Reputation: 809
I have a list of lists containing strings and I want to count in how many of those lists each element appears:
list_of_lists = [["dog", "cow"], ["dragon", "ox", "cow"], ["fox", "cow", "dog"]]
So, cow
appears in 3 lists, dog
appears in 2 etc.
For such a small dataset, I would normally do:
from collections import Counter
from itertools import chain
count = Counter(chain.from_iterable(set(x) for x in list_of_lists))
and thus:
print(count["dog"])
2
However, I want to do that for a large dataset using PySpark and MapReduce so that for each element in the list of lists, I would have the above counter value:
[("dog", 2),
("cow", 3),
("dragon", 1),
("ox", 1),
("fox", 1)]
etc.
I am trying things like:
list_of_lists = sc.parallelize(list_of_lists)

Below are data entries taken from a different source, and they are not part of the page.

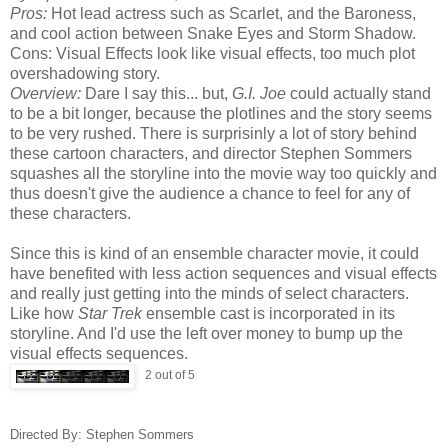
Pros:
Hot lead actress such as Scarlet, and the Baroness,
and cool action between Snake Eyes and Storm Shadow.
Cons: Visual Effects look like visual effects, too much plot
overshadowing story.
Overview:
Dare I say this... but,
G.I. Joe
could actually stand
to be a bit longer, because the plotlines and the story seems
to be very rushed. There is surprisinly a lot of story behind
these cartoon characters, and director Stephen Sommers
squashes all the storyline into the movie way too quickly and
thus doesn't give the audience a chance to feel for any of
these characters.
Since this is kind of an ensemble character movie, it could
have benefited with less action sequences and visual effects
and really just getting into the minds of select characters.
Like how
Star Trek
ensemble cast is incorporated in its
storyline. And I'd use the left over money to bump up the
visual effects sequences.
2 out of 5
Directed By: Stephen Sommers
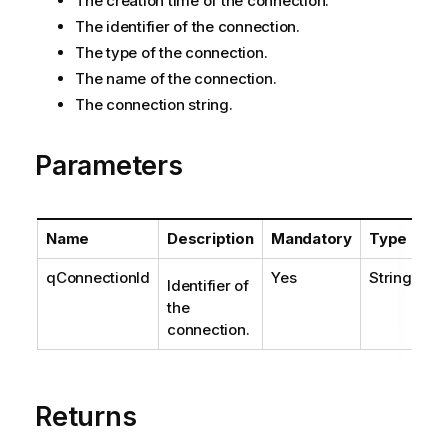
The creation time of the connection.
The identifier of the connection.
The type of the connection.
The name of the connection.
The connection string.
Parameters
Name
Description
Mandatory
Type
qConnectionId
Yes
String
Identifier of
the
connection.
Returns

list_occurencies = list_of_lists.map(lambda x: x, count[x])
with no effect
Upvotes: 0
Views: 171
Reputation: 32660
Use flatMap
to flatten the nested arrays then reduceByKey
to get the count of each word in the list:
list_of_lists = sc.parallelize(list_of_lists)
list_of_lists = list_of_lists.flatMap(lambda x: set(x))\
.map(lambda x: (x, 1))\
.reduceByKey(lambda a, b: a + b)
print(list_of_lists.collect())
# [('fox', 1), ('dragon', 1), ('ox', 1), ('dog', 2), ('cow', 3)]
Upvotes: 2